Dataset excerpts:
↓↓↓

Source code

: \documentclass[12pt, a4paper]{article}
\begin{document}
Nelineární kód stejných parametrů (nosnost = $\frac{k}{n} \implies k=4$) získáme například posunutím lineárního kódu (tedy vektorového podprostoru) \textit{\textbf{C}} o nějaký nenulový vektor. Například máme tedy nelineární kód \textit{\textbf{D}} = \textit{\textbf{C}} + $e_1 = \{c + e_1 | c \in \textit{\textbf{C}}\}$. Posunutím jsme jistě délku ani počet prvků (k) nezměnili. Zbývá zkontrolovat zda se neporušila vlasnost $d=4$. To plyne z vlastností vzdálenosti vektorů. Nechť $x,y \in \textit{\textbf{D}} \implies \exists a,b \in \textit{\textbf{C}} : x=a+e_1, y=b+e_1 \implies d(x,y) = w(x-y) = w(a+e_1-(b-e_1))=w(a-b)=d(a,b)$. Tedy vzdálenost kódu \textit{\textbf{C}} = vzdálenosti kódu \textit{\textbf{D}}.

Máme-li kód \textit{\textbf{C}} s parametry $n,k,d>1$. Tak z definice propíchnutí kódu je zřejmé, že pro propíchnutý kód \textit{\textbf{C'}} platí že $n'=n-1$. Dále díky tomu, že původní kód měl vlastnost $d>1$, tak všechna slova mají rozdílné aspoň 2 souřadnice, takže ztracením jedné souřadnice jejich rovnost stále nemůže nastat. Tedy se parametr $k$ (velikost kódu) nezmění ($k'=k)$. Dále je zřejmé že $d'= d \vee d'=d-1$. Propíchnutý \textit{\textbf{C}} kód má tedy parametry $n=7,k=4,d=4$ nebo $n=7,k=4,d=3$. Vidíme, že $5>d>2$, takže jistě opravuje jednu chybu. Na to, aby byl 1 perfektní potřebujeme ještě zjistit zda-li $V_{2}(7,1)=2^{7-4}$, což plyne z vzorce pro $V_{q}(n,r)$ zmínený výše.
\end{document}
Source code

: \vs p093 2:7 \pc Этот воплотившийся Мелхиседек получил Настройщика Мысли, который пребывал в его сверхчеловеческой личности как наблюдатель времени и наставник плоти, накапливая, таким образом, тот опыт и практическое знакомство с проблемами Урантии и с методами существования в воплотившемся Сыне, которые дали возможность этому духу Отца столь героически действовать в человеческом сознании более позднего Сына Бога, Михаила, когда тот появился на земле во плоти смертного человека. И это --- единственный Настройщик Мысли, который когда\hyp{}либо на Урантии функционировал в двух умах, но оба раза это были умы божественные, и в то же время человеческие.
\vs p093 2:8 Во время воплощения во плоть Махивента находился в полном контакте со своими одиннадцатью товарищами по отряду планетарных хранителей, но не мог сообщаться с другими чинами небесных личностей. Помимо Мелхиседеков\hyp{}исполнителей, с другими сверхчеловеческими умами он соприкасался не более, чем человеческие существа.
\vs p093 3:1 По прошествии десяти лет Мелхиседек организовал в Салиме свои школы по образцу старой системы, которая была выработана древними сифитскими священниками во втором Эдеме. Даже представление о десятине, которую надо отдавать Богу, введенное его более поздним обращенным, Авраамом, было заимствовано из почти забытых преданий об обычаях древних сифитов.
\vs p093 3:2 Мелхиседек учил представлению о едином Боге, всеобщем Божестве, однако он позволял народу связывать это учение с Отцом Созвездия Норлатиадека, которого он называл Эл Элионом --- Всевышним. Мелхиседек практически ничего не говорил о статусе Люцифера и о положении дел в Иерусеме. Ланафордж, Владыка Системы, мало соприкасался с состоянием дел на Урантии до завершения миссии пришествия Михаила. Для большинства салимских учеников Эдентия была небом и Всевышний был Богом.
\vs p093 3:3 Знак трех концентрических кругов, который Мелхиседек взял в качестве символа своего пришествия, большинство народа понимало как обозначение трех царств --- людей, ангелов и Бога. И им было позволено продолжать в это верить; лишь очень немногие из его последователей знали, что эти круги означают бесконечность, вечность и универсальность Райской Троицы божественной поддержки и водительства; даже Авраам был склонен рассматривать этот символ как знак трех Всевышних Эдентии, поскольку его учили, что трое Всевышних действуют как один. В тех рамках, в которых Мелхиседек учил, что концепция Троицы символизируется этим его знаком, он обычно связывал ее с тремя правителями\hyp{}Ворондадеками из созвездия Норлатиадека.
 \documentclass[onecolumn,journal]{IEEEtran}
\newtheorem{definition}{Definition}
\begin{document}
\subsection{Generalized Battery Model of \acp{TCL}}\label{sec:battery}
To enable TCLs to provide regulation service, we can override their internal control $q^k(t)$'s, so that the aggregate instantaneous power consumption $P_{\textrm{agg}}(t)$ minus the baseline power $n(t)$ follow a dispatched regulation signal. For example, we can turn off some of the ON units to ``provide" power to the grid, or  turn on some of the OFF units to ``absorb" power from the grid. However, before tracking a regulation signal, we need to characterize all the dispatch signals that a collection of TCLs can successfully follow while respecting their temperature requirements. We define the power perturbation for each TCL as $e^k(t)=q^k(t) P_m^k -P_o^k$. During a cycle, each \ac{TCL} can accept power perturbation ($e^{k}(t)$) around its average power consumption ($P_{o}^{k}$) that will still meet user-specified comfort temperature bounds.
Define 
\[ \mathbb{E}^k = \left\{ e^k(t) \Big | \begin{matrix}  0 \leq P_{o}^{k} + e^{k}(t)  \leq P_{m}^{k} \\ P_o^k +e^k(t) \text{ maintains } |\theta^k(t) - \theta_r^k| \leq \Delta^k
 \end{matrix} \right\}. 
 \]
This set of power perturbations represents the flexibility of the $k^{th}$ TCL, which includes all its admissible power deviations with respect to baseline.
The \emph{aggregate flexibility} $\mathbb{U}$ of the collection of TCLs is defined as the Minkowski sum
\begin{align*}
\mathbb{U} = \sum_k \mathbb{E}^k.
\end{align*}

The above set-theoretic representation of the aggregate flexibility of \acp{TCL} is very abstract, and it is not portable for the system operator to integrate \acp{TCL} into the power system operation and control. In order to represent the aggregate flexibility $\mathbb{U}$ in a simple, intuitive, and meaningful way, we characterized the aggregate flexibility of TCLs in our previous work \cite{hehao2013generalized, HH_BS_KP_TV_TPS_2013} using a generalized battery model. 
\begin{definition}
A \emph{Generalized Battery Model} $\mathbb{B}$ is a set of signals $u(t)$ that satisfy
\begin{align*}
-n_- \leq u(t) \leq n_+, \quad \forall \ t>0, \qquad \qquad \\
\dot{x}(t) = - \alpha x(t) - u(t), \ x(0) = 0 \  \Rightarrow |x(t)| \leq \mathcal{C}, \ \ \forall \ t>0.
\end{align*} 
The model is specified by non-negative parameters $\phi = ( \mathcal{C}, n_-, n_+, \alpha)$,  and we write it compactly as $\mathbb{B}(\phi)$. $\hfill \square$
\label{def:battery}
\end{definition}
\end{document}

↑↑↑

YOUR OBJECTIVE: The records above should all be quoted exactly, please.

EXERCISE RESPONSE:
Source code

: \documentclass[12pt, a4paper]{article}
\begin{document}
Nelineární kód stejných parametrů (nosnost = $\frac{k}{n} \implies k=4$) získáme například posunutím lineárního kódu (tedy vektorového podprostoru) \textit{\textbf{C}} o nějaký nenulový vektor. Například máme tedy nelineární kód \textit{\textbf{D}} = \textit{\textbf{C}} + $e_1 = \{c + e_1 | c \in \textit{\textbf{C}}\}$. Posunutím jsme jistě délku ani počet prvků (k) nezměnili. Zbývá zkontrolovat zda se neporušila vlasnost $d=4$. To plyne z vlastností vzdálenosti vektorů. Nechť $x,y \in \textit{\textbf{D}} \implies \exists a,b \in \textit{\textbf{C}} : x=a+e_1, y=b+e_1 \implies d(x,y) = w(x-y) = w(a+e_1-(b-e_1))=w(a-b)=d(a,b)$. Tedy vzdálenost kódu \textit{\textbf{C}} = vzdálenosti kódu \textit{\textbf{D}}.

Máme-li kód \textit{\textbf{C}} s parametry $n,k,d>1$. Tak z definice propíchnutí kódu je zřejmé, že pro propíchnutý kód \textit{\textbf{C'}} platí že $n'=n-1$. Dále díky tomu, že původní kód měl vlastnost $d>1$, tak všechna slova mají rozdílné aspoň 2 souřadnice, takže ztracením jedné souřadnice jejich rovnost stále nemůže nastat. Tedy se parametr $k$ (velikost kódu) nezmění ($k'=k)$. Dále je zřejmé že $d'= d \vee d'=d-1$. Propíchnutý \textit{\textbf{C}} kód má tedy parametry $n=7,k=4,d=4$ nebo $n=7,k=4,d=3$. Vidíme, že $5>d>2$, takže jistě opravuje jednu chybu. Na to, aby byl 1 perfektní potřebujeme ještě zjistit zda-li $V_{2}(7,1)=2^{7-4}$, což plyne z vzorce pro $V_{q}(n,r)$ zmínený výše.
\end{document}
Source code

: \vs p093 2:7 \pc Этот воплотившийся Мелхиседек получил Настройщика Мысли, который пребывал в его сверхчеловеческой личности как наблюдатель времени и наставник плоти, накапливая, таким образом, тот опыт и практическое знакомство с проблемами Урантии и с методами существования в воплотившемся Сыне, которые дали возможность этому духу Отца столь героически действовать в человеческом сознании более позднего Сына Бога, Михаила, когда тот появился на земле во плоти смертного человека. И это --- единственный Настройщик Мысли, который когда\hyp{}либо на Урантии функционировал в двух умах, но оба раза это были умы божественные, и в то же время человеческие.
\vs p093 2:8 Во время воплощения во плоть Махивента находился в полном контакте со своими одиннадцатью товарищами по отряду планетарных хранителей, но не мог сообщаться с другими чинами небесных личностей. Помимо Мелхиседеков\hyp{}исполнителей, с другими сверхчеловеческими умами он соприкасался не более, чем человеческие существа.
\vs p093 3:1 По прошествии десяти лет Мелхиседек организовал в Салиме свои школы по образцу старой системы, которая была выработана древними сифитскими священниками во втором Эдеме. Даже представление о десятине, которую надо отдавать Богу, введенное его более поздним обращенным, Авраамом, было заимствовано из почти забытых преданий об обычаях древних сифитов.
\vs p093 3:2 Мелхиседек учил представлению о едином Боге, всеобщем Божестве, однако он позволял народу связывать это учение с Отцом Созвездия Норлатиадека, которого он называл Эл Элионом --- Всевышним. Мелхиседек практически ничего не говорил о статусе Люцифера и о положении дел в Иерусеме. Ланафордж, Владыка Системы, мало соприкасался с состоянием дел на Урантии до завершения миссии пришествия Михаила. Для большинства салимских учеников Эдентия была небом и Всевышний был Богом.
\vs p093 3:3 Знак трех концентрических кругов, который Мелхиседек взял в качестве символа своего пришествия, большинство народа понимало как обозначение трех царств --- людей, ангелов и Бога. И им было позволено продолжать в это верить; лишь очень немногие из его последователей знали, что эти круги означают бесконечность, вечность и универсальность Райской Троицы божественной поддержки и водительства; даже Авраам был склонен рассматривать этот символ как знак трех Всевышних Эдентии, поскольку его учили, что трое Всевышних действуют как один. В тех рамках, в которых Мелхиседек учил, что концепция Троицы символизируется этим его знаком, он обычно связывал ее с тремя правителями\hyp{}Ворондадеками из созвездия Норлатиадека.
 \documentclass[onecolumn,journal]{IEEEtran}
\newtheorem{definition}{Definition}
\begin{document}
\subsection{Generalized Battery Model of \acp{TCL}}\label{sec:battery}
To enable TCLs to provide regulation service, we can override their internal control $q^k(t)$'s, so that the aggregate instantaneous power consumption $P_{\textrm{agg}}(t)$ minus the baseline power $n(t)$ follow a dispatched regulation signal. For example, we can turn off some of the ON units to ``provide" power to the grid, or  turn on some of the OFF units to ``absorb" power from the grid. However, before tracking a regulation signal, we need to characterize all the dispatch signals that a collection of TCLs can successfully follow while respecting their temperature requirements. We define the power perturbation for each TCL as $e^k(t)=q^k(t) P_m^k -P_o^k$. During a cycle, each \ac{TCL} can accept power perturbation ($e^{k}(t)$) around its average power consumption ($P_{o}^{k}$) that will still meet user-specified comfort temperature bounds.
Define 
\[ \mathbb{E}^k = \left\{ e^k(t) \Big | \begin{matrix}  0 \leq P_{o}^{k} + e^{k}(t)  \leq P_{m}^{k} \\ P_o^k +e^k(t) \text{ maintains } |\theta^k(t) - \theta_r^k| \leq \Delta^k
 \end{matrix} \right\}. 
 \]
This set of power perturbations represents the flexibility of the $k^{th}$ TCL, which includes all its admissible power deviations with respect to baseline.
The \emph{aggregate flexibility} $\mathbb{U}$ of the collection of TCLs is defined as the Minkowski sum
\begin{align*}
\mathbb{U} = \sum_k \mathbb{E}^k.
\end{align*}

The above set-theoretic representation of the aggregate flexibility of \acp{TCL} is very abstract, and it is not portable for the system operator to integrate \acp{TCL} into the power system operation and control. In order to represent the aggregate flexibility $\mathbb{U}$ in a simple, intuitive, and meaningful way, we characterized the aggregate flexibility of TCLs in our previous work \cite{hehao2013generalized, HH_BS_KP_TV_TPS_2013} using a generalized battery model. 
\begin{definition}
A \emph{Generalized Battery Model} $\mathbb{B}$ is a set of signals $u(t)$ that satisfy
\begin{align*}
-n_- \leq u(t) \leq n_+, \quad \forall \ t>0, \qquad \qquad \\
\dot{x}(t) = - \alpha x(t) - u(t), \ x(0) = 0 \  \Rightarrow |x(t)| \leq \mathcal{C}, \ \ \forall \ t>0.
\end{align*} 
The model is specified by non-negative parameters $\phi = ( \mathcal{C}, n_-, n_+, \alpha)$,  and we write it compactly as $\mathbb{B}(\phi)$. $\hfill \square$
\label{def:battery}
\end{definition}
\end{document}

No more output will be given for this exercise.